*TASK INSTRUCTIONS*: Every entry needs to be given again exactly as it reads.

[Collected data]
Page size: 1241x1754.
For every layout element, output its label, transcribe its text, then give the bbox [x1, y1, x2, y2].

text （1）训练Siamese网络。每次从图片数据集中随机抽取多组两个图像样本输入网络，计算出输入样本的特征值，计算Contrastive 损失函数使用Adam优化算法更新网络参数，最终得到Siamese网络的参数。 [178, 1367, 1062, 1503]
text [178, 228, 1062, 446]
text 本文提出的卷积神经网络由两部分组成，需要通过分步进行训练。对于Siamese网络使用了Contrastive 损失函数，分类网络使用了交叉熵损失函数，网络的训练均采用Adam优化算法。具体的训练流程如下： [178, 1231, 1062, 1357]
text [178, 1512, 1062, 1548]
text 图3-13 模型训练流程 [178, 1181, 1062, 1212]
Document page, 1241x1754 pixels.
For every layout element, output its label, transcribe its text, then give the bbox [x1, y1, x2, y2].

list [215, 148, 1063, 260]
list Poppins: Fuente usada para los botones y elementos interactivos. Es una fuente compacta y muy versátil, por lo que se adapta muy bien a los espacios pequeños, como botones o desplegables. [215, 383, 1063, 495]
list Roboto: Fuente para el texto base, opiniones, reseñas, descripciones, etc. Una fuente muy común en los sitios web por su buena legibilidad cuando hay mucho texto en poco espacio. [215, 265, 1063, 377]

*SOLUTION*:
Page size: 1241x1754.
For every layout element, output its label, transcribe its text, then give the bbox [x1, y1, x2, y2].

text （1）训练Siamese网络。每次从图片数据集中随机抽取多组两个图像样本输入网络，计算出输入样本的特征值，计算Contrastive 损失函数使用Adam优化算法更新网络参数，最终得到Siamese网络的参数。 [178, 1367, 1062, 1503]
text [178, 228, 1062, 446]
text 本文提出的卷积神经网络由两部分组成，需要通过分步进行训练。对于Siamese网络使用了Contrastive 损失函数，分类网络使用了交叉熵损失函数，网络的训练均采用Adam优化算法。具体的训练流程如下： [178, 1231, 1062, 1357]
text [178, 1512, 1062, 1548]
text 图3-13 模型训练流程 [178, 1181, 1062, 1212]
Document page, 1241x1754 pixels.
For every layout element, output its label, transcribe its text, then give the bbox [x1, y1, x2, y2].

list [215, 148, 1063, 260]
list Poppins: Fuente usada para los botones y elementos interactivos. Es una fuente compacta y muy versátil, por lo que se adapta muy bien a los espacios pequeños, como botones o desplegables. [215, 383, 1063, 495]
list Roboto: Fuente para el texto base, opiniones, reseñas, descripciones, etc. Una fuente muy común en los sitios web por su buena legibilidad cuando hay mucho texto en poco espacio. [215, 265, 1063, 377]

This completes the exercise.